In the Sims Online, there was a little group of us who used to do a show called Living Soap Opera. We convened at Flamingo Court on certain nights with ourselves and our alts and we enacted the soap opera of my long-running comic/graphic novel serial by the same name. We invited people over, and they could either decide to become one of the characters, or they could sit passively by the pool and not interact.
With TSO we had much greater capacity for acting, odd as it may seem, because we could log on as many as 5 different alt accounts at once and puppeteer them realistically. Furthermore, their little actions like “comfort” — the patting on the shoulder — could be enormously moving in a collective or individual way in that context, even in that 2-d world so dull by SL contrast.

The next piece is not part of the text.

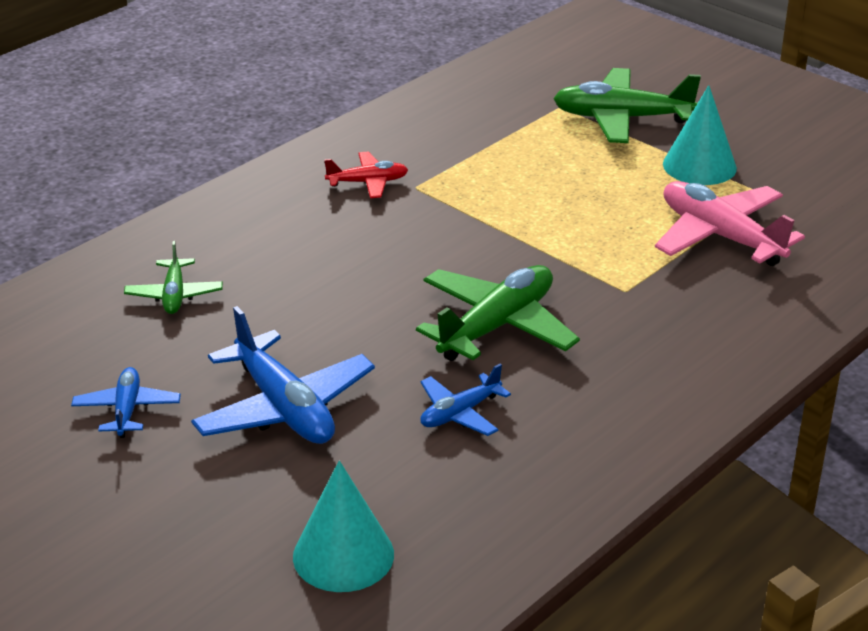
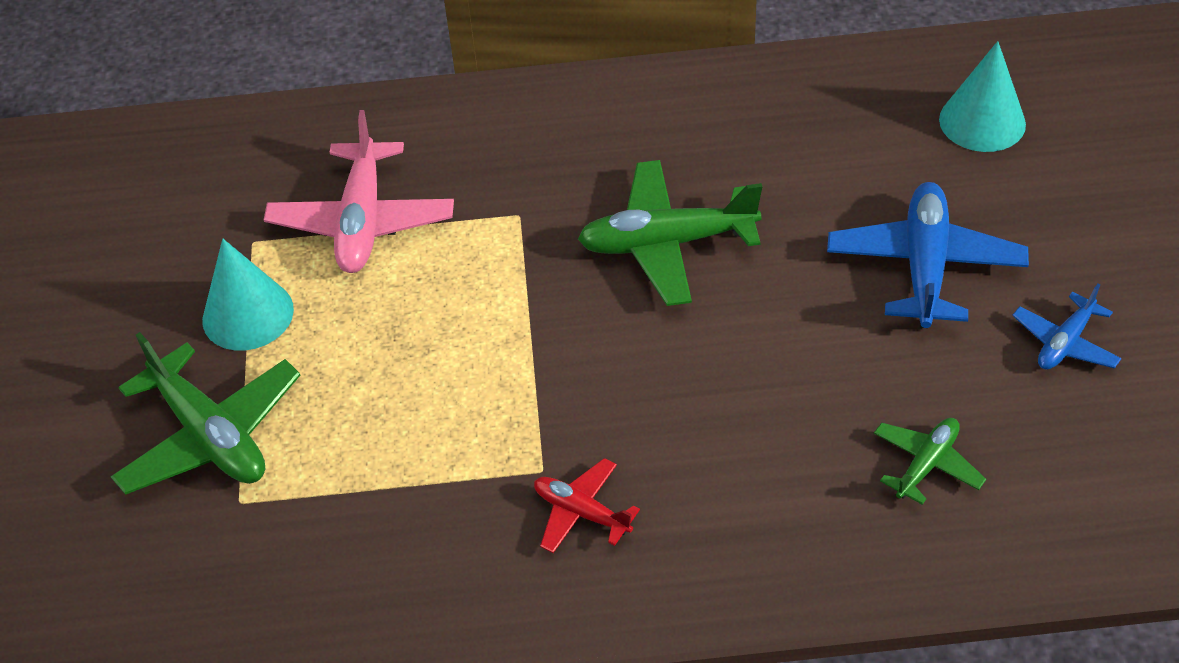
camera: 135 degrees left, 15 degrees up
blue plane [420,364,511,436] -> none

In SL, when I actually try to pan out and view with more of a mind’s eye any scene happening, I find it hard to figure out where to focus. The avatar’s face is a nothing. If they are in one of those fake posey chairs giving them fake humanoid movements like tapping their feet or brushing their hair back, they look like they’re trapped in a machine. So animations like dancing make them more natural, but it’s hard to get them really interesting. So I find myself taking screenshots of evocative little objects or big pieces of the world that talk, like the “absinthe fairy” discarded on the steps of the mall; the little diver in the lobster tank at Prok’s Seafood; a giant space ship somebody has parked incongruously on a lawn. So it seems a world more made for expression through photography, and people collect and trade their photographs to a great extent.
Yet the desire to having moving pictures is intense. I really wish these Linden alts like Buhbuhcuh would teach more of a guerilla kind of film-making that would have a very stripped down and easy way of covering the world to do both spot news and advertising, so that resident-based independent TV could get started. But that’s not in their interests — they want to work on mannered, highly-fabricated production-level movies that they can use not only to sell SL, but sell, say, Nissan in SL.

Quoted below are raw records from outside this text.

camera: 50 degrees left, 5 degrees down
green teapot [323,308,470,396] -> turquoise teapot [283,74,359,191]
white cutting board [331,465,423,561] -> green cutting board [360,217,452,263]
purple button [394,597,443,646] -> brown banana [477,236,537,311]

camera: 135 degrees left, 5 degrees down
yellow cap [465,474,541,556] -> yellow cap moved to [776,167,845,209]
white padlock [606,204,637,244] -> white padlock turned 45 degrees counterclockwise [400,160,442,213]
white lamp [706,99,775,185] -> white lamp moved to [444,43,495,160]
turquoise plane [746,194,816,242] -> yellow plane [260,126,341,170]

I still have hopes for theater, but I guess I’m thinking as with TSO that improv or tv-type soap operas are more adaptable to the genre just because the stilted first-life plays can’t stand up to typing, lag, and lack of facial expression and voice. In TSO, a brave fellow put on “Waiting for Godot” by having the avatars moving with TSO animiations and costuming on a stage, but he also had the actors speak on Internet radio timed to work with the play.

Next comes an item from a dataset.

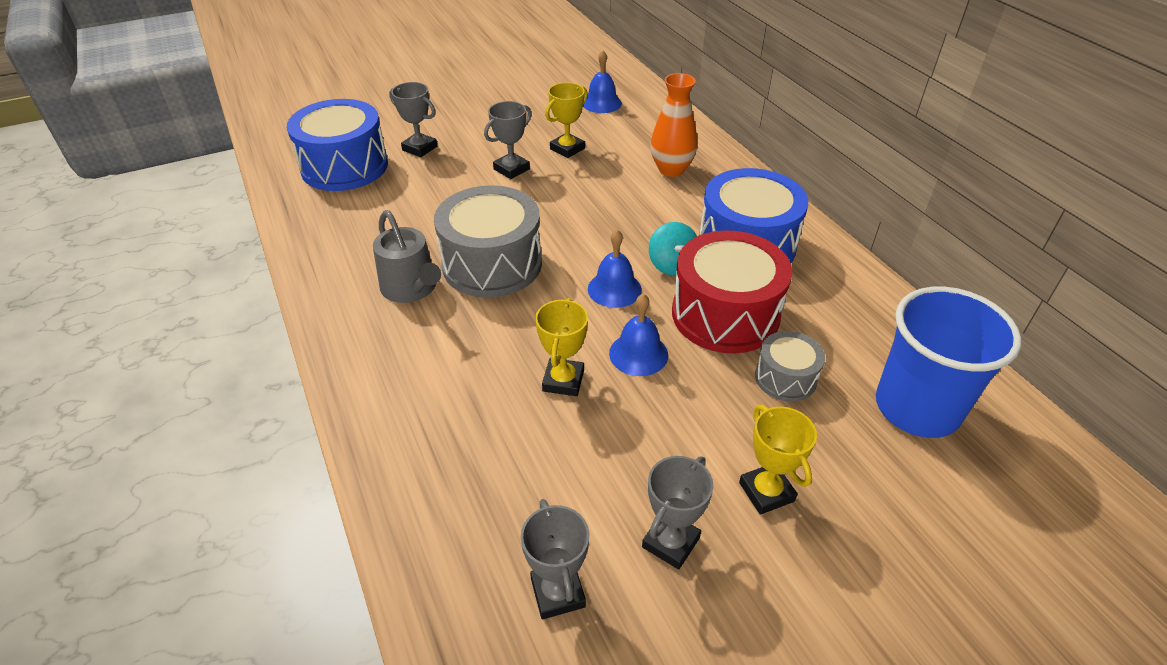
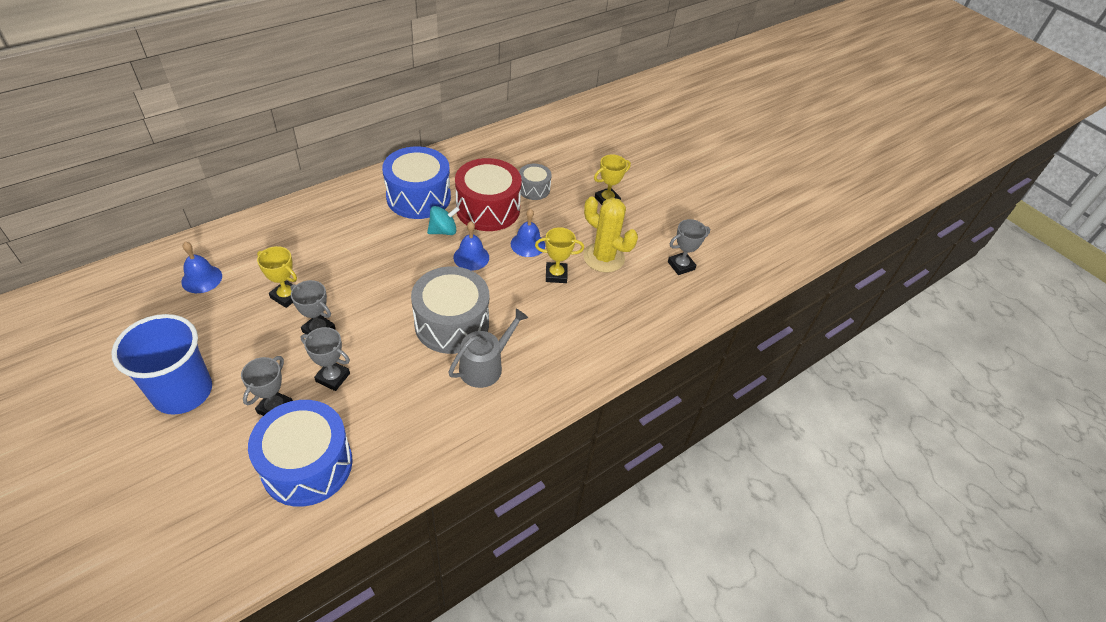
camera: 105 degrees left, 5 degrees up
grey trophy [642,456,713,569] -> grey trophy moved to [301,327,350,391]
orange vase [650,73,697,177] -> none
blue cup [876,286,1022,438] -> blue cup moved to [111,314,212,415]
none -> yellow cactus [583,197,638,273]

[…] Recursive Update: 3pointD posted a link and Prokofy had an interesting response in the comments section over there. […]
We are having a lot of fun, which to me is the real point. Our next foray into the hilarious world of show biz is vaudeville/music hall. I am imagining short acts with things like magic acts, acrobats, trained tinies, comedy schtick, synchronised knitting, etc. It seems to me that SL is superbly well suited to this - I can see a magic act gone wrong, or an alley-oop tower of avatar acrobats in my mind’s eye and it makes me laugh. Anyone who wants to make up a goofy act should join in - for god’s sake - LET’S HAVE FUN.